Members of the Bedfordshire Yeomanry from the Queen's Engineering Works [Z791/9]
Saturday 26th December 1914: The Chairman of Queen’s Engineering Works in Bedford has been looking back at an extraordinary year.[1] No less than 304 employees from the Works have joined the Colours, a source of great pride for the Company. Despite this considerable progress has been made in the Company’s manufacturing work. Steam turbines completed during the year include two built to drive dynamos on one of His Majesty’s ships. Due to internal reorganisation of the premises extra space for a new Dynamo Shop has been found without reducing the area of the Iron Foundry, where many more high quality castings are being produced. The company has been developing machinery to use in connection with its condensing plants, and installations have been made at the Corporation Electricity Works in Rochdale, the London Underground power station at Lots Road, Chelsea, and in South Wales. Orders for large condensing sets have also been received from India, Japan, Australia, and South Africa. Due to the unusually small rise in the Nile in 1914 the Company has been asked to supply a correspondingly large number of pumps for use with artesian wells in Egypt. These are used to raise the water lying below the desert without interfering with the Nile itself. Other work carried out by the Company included the main drainage system at Cairo, pumping machinery for a new dock at Hull, another dock pumping plant in Japan, and machinery for a floating dock for Holland. The Works has also been called upon to meet urgent orders for machinery it makes for the British Navy.

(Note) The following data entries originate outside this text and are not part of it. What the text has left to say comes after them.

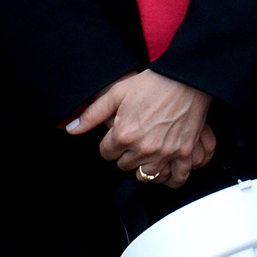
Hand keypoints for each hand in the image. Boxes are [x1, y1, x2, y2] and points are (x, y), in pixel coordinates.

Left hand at [65, 70, 214, 188]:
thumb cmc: (152, 83)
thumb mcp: (116, 92)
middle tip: (133, 140)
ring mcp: (165, 153)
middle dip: (125, 154)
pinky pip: (177, 178)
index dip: (110, 144)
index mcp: (124, 134)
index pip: (106, 154)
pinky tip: (167, 171)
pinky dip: (172, 179)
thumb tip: (72, 129)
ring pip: (146, 175)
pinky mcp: (184, 153)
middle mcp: (143, 148)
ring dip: (143, 166)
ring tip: (146, 154)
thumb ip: (92, 114)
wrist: (185, 78)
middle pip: (124, 165)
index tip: (118, 136)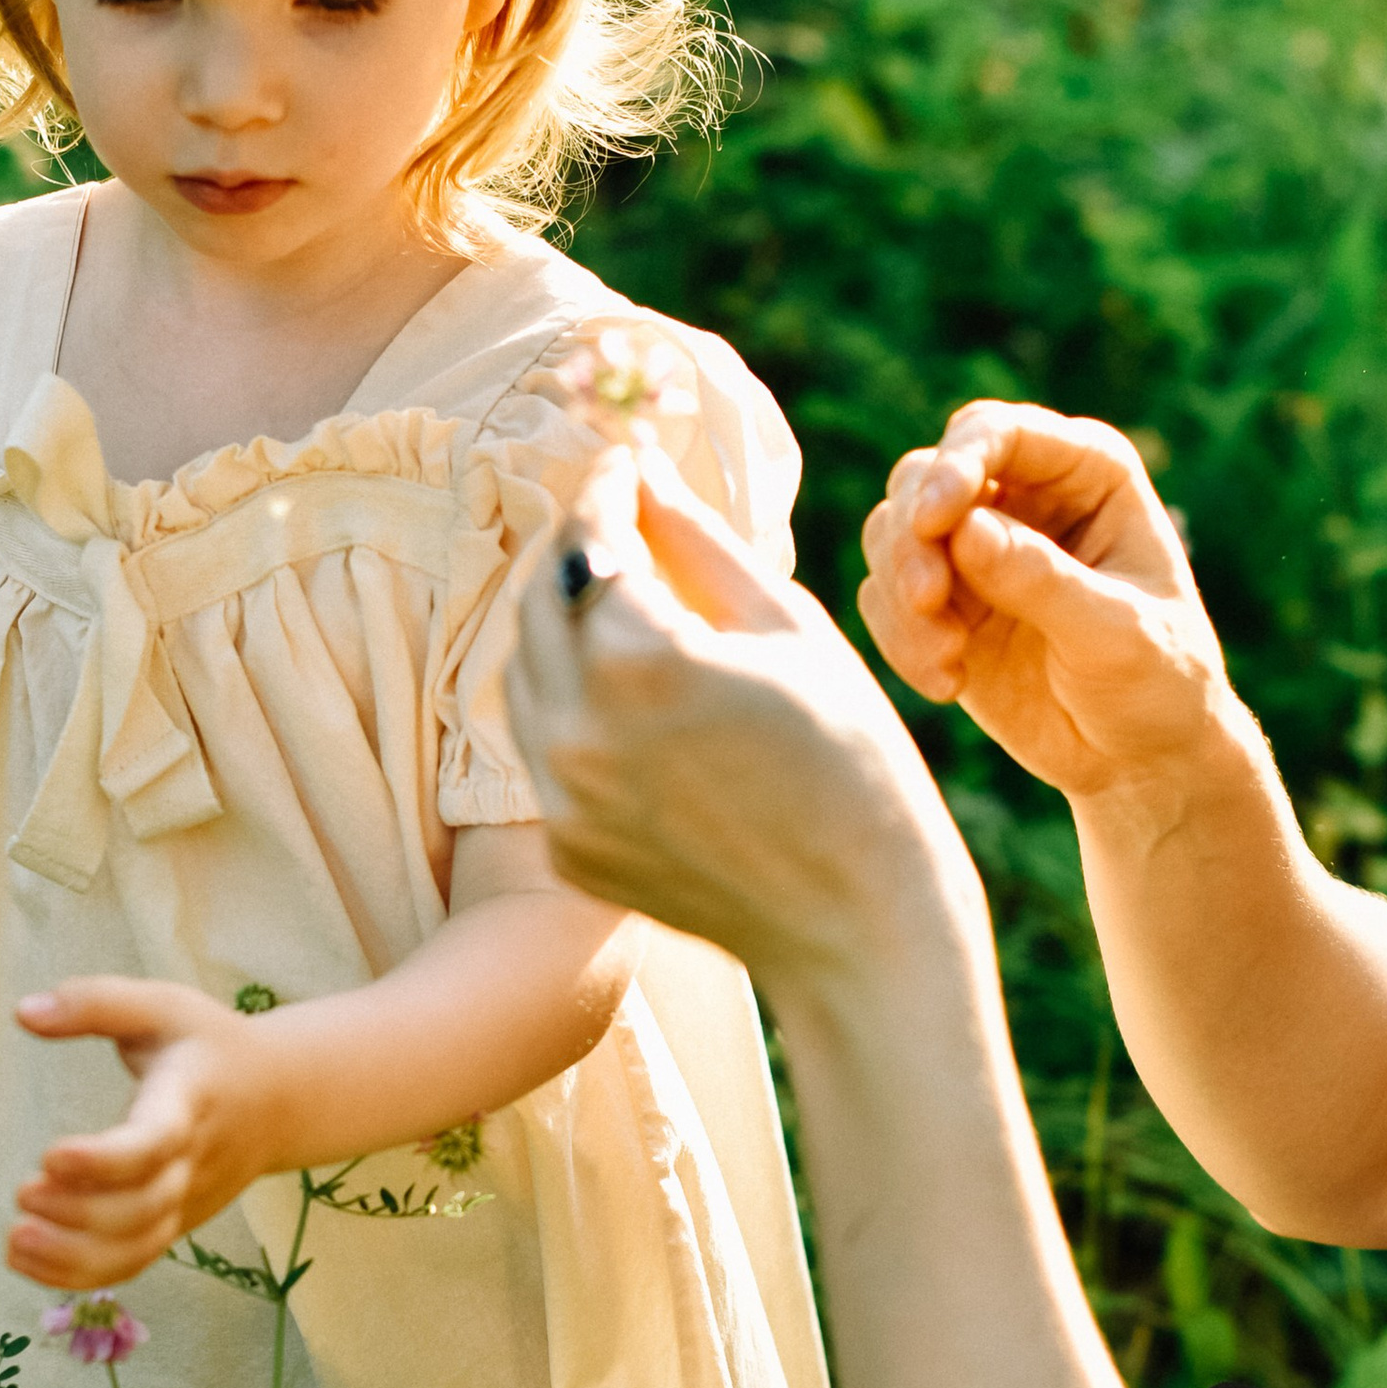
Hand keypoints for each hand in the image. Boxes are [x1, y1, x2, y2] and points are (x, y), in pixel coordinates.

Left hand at [10, 978, 283, 1289]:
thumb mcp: (161, 1005)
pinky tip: (28, 1260)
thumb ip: (94, 1003)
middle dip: (77, 1213)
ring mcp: (186, 1201)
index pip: (155, 1142)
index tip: (50, 1156)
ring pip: (138, 1249)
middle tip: (23, 1194)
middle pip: (142, 1208)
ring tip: (16, 1239)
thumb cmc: (210, 1046)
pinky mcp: (174, 1224)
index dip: (104, 1160)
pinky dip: (80, 1274)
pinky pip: (132, 1263)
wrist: (282, 1098)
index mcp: (189, 1101)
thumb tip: (24, 1013)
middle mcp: (192, 1163)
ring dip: (73, 1256)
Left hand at [507, 447, 975, 990]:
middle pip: (539, 604)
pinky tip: (638, 707)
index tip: (624, 463)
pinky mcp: (567, 848)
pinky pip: (547, 751)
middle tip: (622, 523)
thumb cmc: (853, 763)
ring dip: (565, 631)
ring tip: (628, 611)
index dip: (604, 489)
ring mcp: (565, 798)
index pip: (589, 541)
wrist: (859, 924)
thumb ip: (699, 543)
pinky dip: (577, 710)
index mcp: (639, 663)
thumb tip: (645, 470)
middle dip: (577, 552)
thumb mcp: (788, 630)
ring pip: (527, 677)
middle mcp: (579, 730)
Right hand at [856, 403, 1236, 810]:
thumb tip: (965, 529)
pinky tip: (948, 683)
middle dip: (912, 537)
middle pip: (924, 475)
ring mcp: (974, 548)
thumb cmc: (1156, 681)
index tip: (935, 522)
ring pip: (891, 531)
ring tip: (946, 661)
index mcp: (1085, 473)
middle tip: (928, 602)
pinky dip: (899, 638)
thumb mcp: (1117, 635)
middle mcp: (1022, 494)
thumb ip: (1043, 581)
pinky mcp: (941, 603)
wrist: (1138, 757)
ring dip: (900, 594)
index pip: (998, 433)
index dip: (957, 464)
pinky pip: (882, 597)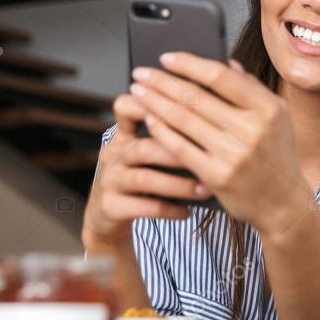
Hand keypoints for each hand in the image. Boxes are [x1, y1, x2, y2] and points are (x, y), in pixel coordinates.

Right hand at [82, 93, 201, 247]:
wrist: (108, 215)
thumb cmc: (139, 178)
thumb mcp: (145, 153)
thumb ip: (167, 134)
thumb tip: (211, 120)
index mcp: (123, 135)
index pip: (126, 108)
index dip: (149, 104)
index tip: (184, 108)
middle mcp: (113, 154)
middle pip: (145, 147)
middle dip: (180, 154)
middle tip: (211, 160)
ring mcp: (109, 180)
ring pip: (145, 179)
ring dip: (179, 185)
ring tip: (206, 190)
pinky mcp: (110, 207)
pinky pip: (144, 207)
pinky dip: (169, 210)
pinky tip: (188, 212)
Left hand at [129, 52, 314, 235]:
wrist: (283, 203)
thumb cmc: (276, 155)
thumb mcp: (277, 118)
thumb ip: (253, 89)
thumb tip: (226, 62)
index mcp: (268, 109)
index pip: (220, 77)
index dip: (189, 64)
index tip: (167, 58)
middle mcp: (252, 129)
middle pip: (195, 96)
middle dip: (161, 82)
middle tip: (140, 73)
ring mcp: (233, 154)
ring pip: (183, 120)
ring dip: (155, 102)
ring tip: (138, 92)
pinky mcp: (217, 176)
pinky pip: (180, 147)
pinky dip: (162, 131)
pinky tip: (150, 120)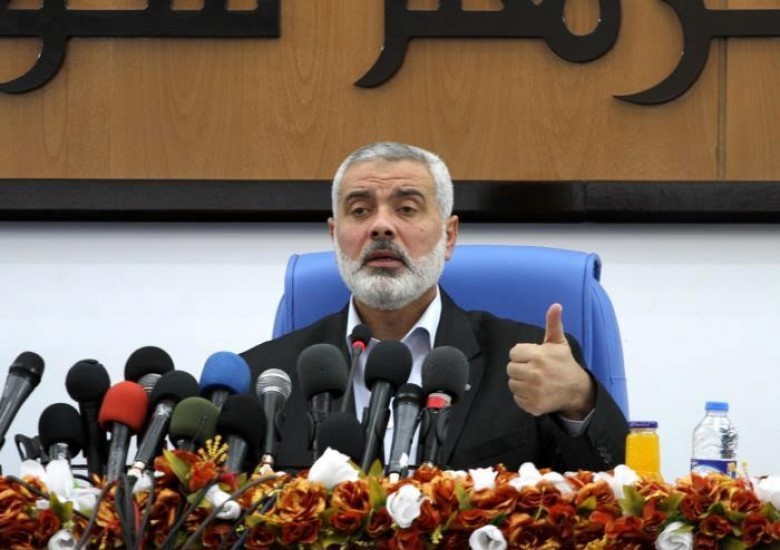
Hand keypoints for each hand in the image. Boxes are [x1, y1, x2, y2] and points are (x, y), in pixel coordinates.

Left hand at [506, 304, 594, 418]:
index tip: (533, 358)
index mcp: (538, 356)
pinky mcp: (533, 405)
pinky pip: (517, 398)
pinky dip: (524, 396)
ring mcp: (534, 391)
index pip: (513, 353)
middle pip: (510, 369)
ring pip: (512, 384)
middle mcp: (535, 373)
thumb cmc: (564, 363)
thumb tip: (556, 305)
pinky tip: (535, 392)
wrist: (576, 390)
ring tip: (535, 381)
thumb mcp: (558, 342)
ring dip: (521, 382)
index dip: (522, 355)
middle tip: (534, 370)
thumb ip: (553, 324)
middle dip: (520, 368)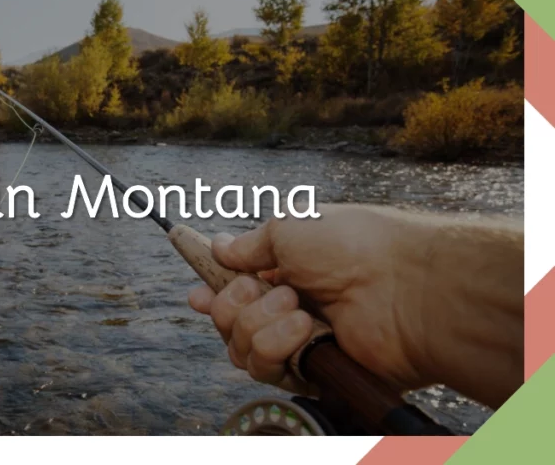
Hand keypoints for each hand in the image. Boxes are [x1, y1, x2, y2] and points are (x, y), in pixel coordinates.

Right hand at [187, 204, 522, 408]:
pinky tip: (305, 330)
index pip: (235, 287)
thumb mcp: (290, 228)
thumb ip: (248, 244)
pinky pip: (265, 368)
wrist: (406, 287)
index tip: (196, 293)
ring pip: (239, 348)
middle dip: (232, 304)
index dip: (212, 291)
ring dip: (258, 324)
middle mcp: (289, 307)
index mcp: (287, 269)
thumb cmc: (354, 246)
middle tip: (264, 287)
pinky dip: (277, 345)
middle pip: (227, 321)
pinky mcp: (309, 372)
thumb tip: (219, 247)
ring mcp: (298, 341)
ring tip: (297, 308)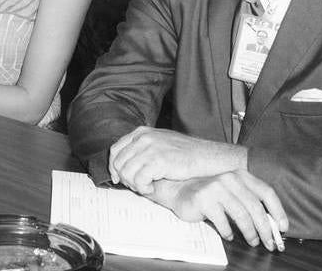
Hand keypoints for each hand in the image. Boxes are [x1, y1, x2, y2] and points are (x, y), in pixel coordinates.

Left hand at [109, 127, 246, 192]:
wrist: (208, 157)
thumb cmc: (186, 154)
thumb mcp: (160, 143)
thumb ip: (142, 149)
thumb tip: (123, 166)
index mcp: (142, 132)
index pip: (115, 150)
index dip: (114, 167)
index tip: (118, 179)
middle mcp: (143, 137)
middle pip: (118, 163)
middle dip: (125, 179)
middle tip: (137, 186)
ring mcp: (150, 148)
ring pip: (127, 173)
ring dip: (135, 185)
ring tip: (147, 188)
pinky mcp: (158, 160)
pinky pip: (139, 180)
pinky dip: (143, 188)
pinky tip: (152, 189)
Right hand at [149, 171, 287, 250]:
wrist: (179, 191)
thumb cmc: (210, 196)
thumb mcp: (232, 194)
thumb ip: (250, 202)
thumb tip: (271, 225)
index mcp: (240, 175)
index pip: (266, 192)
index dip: (278, 211)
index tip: (282, 228)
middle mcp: (230, 178)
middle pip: (256, 207)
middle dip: (266, 229)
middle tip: (270, 243)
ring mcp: (216, 187)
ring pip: (241, 215)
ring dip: (250, 233)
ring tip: (252, 241)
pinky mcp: (203, 199)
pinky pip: (223, 221)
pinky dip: (228, 232)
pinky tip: (229, 236)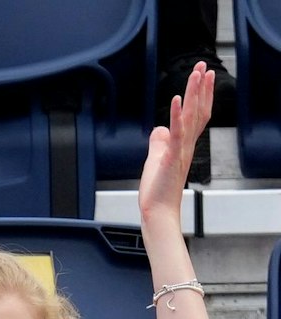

On the outbreak of war the Company Directors announced that until further notice the wives of men employed at the Works who were called upon to serve with the Colours would receive 7 shillings per week while they were away, with staff members being paid half their salary. Letters have been received from a number of those employees now serving their country, of which these extracts from a letter from Private Harry E. W. Auger, a member of the Test Bay staff now in France with the 74th Motor Transport Company, are a sample: [2]
Private H.E.W. Auger (right) [Z791/9]
“When I left the Works in September to join the Colours, I was successful in getting into the 74th M.T.Coy., and was soon after put on the first aid lorry, which is a kind of travelling workshop for roadside repairs, a very good job. Our machine was a fine new Leyland lorry of 64 H.P., with a tarpaulin cover. This we found much more comfortable to sleep under than a canvas tent, with no bottom, such as we had the first few weeks.”
“After making all preparations, we had to wait about three weeks for orders to move abroad, during which time we received many false alarms. I have been out here about a fortnight now, and we are getting well into our work of taking food up for the troops every day. We load our lorries at rai-head and ten take them to a point some distance from the firing line, where we are met by the Horse Transport, who take the food practically into the firing line.”
“We are up about 5.30 in the morning; no “quarters” over here. I am still sleeping on my lorry, so I am pretty handy for getting at it first thing. It is jolly cold, so we run our engines all night to keep the radiators from freezing. This saves a lot of “winding” in the morning.”
“The towns about here are very badly knocked about. This morning we were in a village which had been shelled the night before, only 1½ miles from the firing line. Some of the roads are fearful, especially those which have been shelled; also you can see shells stuck in the trees and unexploded as you go along.”
“The food we get is quite good; plenty of bully beef and biscuits, of course. We get English papers distributed to us free the day after issue, also letters get through easily … Our chief difficulty is getting a bath and washing our clothes, and it would amuse you to see me washing out my socks and shirts.”
“I think the most remarkable feature for this war is the multitudinous uses the petrol engine is put to in ambulances, motor lorries, light cars for officers, aeroplanes, motor cycles, and armoured cars. We have had several German aeroplanes round us, but they get a pretty warm reception from the anti-aircraft section, and they soon leave.”
“I do not think much of the French cigarettes, and have to get from home all I require in this direction, as we cannot buy English ones here. Our chief amusement, when not working, is making tea in the lorry with a blow lamp, which we find very useful for the purpose. Please remember me to all the chaps at the Works. My Parisian accent is becoming most pronounced.”
Source: The Queen’s Engineering Works Magazine, January 1915 [Z791/9]
[1] The company Chairman was Mr W.H.Allen. The Works magazine carries an obituary for his sixth and youngest son, John Francis Allen of the Loyal North Lancashire Regiment, age 33, who died of wounds in hospital at Ypres on November 5th 1014. Captain Allen received his wounds while rescuing two men who had been buried by the bursting of a shell.
[2] Harry Edmund Warren Auger was born in Lower Heyford, Oxfordshire c.1892 and appears in the 1911 as an engineering apprentice at Bedford. He appears to have survived the War. The 74th Motor Transport Company was serving in the 8th Division Supply Column of the 4th Army Corps.